The best camaraderie that Washington enjoyed came in the convivial company of his young aides during midafternoon dinners. Up to thirty people attended these affairs, many sitting on walnut camp stools. As much as possible, Washington converted these repasts into little oases of elegant society, a reminder of civilized life at Mount Vernon. The company dined on damask tablecloths and used sparkling silver flatware bearing Washington’s griffin crest, while drinking wine from silver cups. One aide sat beside Washington and helped to serve the food and drinks. These meals could last for hours, with a bountiful table covered by heavy, succulent foods. One amazed French visitor recalled that “the meal was in the English fashion, consisting of eight or ten large [serving] dishes of meat and poultry, with vegetables of several sorts, followed by a second course of pastry, comprised under the two denominations of ‘pies’ and ‘puddings.’”29 There followed abundant platters of apples and nuts. Washington liked to crack nuts as he talked, a habit that he later blamed for his long history of dental trouble.

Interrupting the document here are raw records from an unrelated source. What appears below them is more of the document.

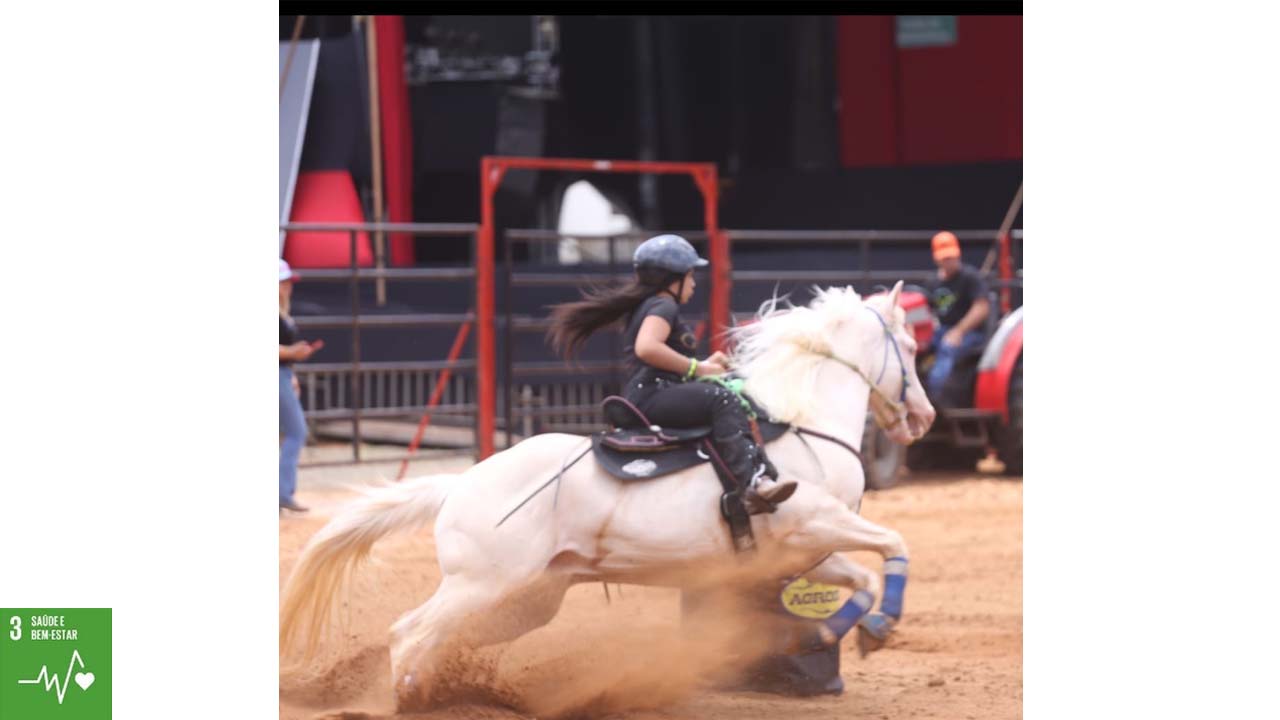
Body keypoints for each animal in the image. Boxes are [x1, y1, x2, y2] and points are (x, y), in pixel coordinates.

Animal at [282, 280, 942, 707]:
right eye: (911, 348)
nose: (925, 418)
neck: (805, 423)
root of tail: (462, 482)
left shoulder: (806, 550)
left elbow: (864, 576)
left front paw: (846, 632)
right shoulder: (816, 523)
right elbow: (894, 546)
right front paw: (877, 625)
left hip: (525, 599)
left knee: (434, 641)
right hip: (479, 585)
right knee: (409, 635)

At these dinners Washington seemed at his most unbuttoned. If he wasn’t skilled at repartee, he was quite sociable and had no trouble making conversation, enjoying the company of his bright young disciples. A later visitor to Mount Vernon captured Washington’s contradictory personality: “Before strangers, he is generally very reserved and seldom says a word.” On the other hand, “the general with a few glasses of champagne got quite merry and being with his intimate friends laughed and talked a good deal.”30
In early 1777 a large turnover occurred in Washington’s military family as his first batch of aides gave way to a flock of new faces. Nathanael Greene briefly replaced Joseph Reed, who had resigned and was somewhat estranged from Washington. After the Fort Washington disaster, Greene was thrilled to be rehabilitated, even if it meant being temporarily demoted to clerical work. “I am exceedingly happy in the full confidence of His Excellency General Washington, and I found [that confidence] to increase every hour, the more [difficult] and distressing our affairs grew,” Greene told his wife.31 Washington demanded self-sacrifice from aides, who had to follow his schedule uncomplainingly. If he slept in the open air before a battle, so did they. “When I joined His Excellency’s suite,” wrote James McHenry, “I gave up soft beds, undisturbed repose, and the habits of ease and indulgence . . . for a single blanket, the hard floor or the softer sod of the fields, early rising, and almost perpetual duty.”32
Washington’s choices for his military family were permeated by an aristocratic ethos that could be hard to square with the republican spirit. He perpetuated the patrician ethos first encountered on General Braddock’s staff; indeed, his use of the term “family” was borrowed from British practice. Of twenty-two aides-de-camp and military secretaries that he appointed during the first two years of the conflict, more than half came from Virginia and Maryland, many of them smart young men from his own social class. Robert Hanson Harrison of Virginia and Tench Tilghman of Maryland fit the bill perfectly, while Caleb Gibbs took the role of the token New Englander.